—Et jamais un être ne revient, jamais... On garde les moules des statues, les empreintes qui refont toujours des objets pareils; mais mon corps, mon visage, mes pensées, mes désirs ne reparaîtront jamais. Et pourtant il naîtra des millions, des milliards d’êtres qui auront dans quelques centimètres carrés un nez, des yeux, un front, des joues et une bouche comme moi, et aussi une âme comme moi, sans que jamais je revienne, moi, sans que jamais même quelque chose de moi reconnaissable reparaisse dans ces créatures innombrables et différentes, indéfiniment différentes bien que pareilles à peu près.

A quoi se rattacher?
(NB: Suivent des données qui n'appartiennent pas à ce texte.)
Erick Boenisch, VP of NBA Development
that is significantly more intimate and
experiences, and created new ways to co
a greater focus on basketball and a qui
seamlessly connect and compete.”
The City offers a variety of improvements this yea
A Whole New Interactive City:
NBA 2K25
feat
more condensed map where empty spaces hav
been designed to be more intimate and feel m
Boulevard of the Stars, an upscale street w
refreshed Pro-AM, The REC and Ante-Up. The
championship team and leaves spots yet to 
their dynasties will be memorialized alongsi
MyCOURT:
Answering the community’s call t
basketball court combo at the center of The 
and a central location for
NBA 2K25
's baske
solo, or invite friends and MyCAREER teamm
Vers qui jeter des cris de détresse? A quoi pouvons-nous croire?

Toutes les religions sont stupides, avec leur morale puérile et leurs promesses égoïstes, monstrueusement bêtes.

La mort seule est certaine.

Il s’arrêta, prit Duroy par les deux extrémités du col de son pardessus, et, d’une voix lente:

—Pensez à tout cela, jeune homme, pensez-y pendant des jours, des mois et des années, et vous verrez l’existence d’une autre façon. Essayez donc de vous dégager de tout ce qui vous enferme, faites cet effort surhumain de sortir vivant de votre corps, de vos intérêts, de vos pensées et de l’humanité tout entière, pour regarder ailleurs, et vous comprendrez combien ont peu d’importance les querelles des romantiques et des naturalistes, et la discussion du budget.

Il se remit à marcher d’un pas plus rapide.

—Mais aussi vous sentirez l’effroyable détresse des désespérés. Vous vous débattrez, éperdu, noyé, dans les incertitudes. Vous crierez «à l’aide» de tous les côtés, et personne ne vous répondra. Vous tendrez les bras, vous appellerez pour être secouru, aimé, consolé, sauvé! et personne ne viendra.

Pourquoi souffrons-nous ainsi? C’est que nous étions nés sans doute pour vivre davantage selon la matière et moins selon l’esprit; mais, à force de penser, une disproportion s’est faite entre l’état de notre intelligence agrandie et les conditions immuables de notre vie.

Regardez les gens médiocres; à moins de grands désastres tombant sur eux ils se trouvent satisfaits, sans souffrir du malheur commun. Les bêtes non plus ne le sentent pas.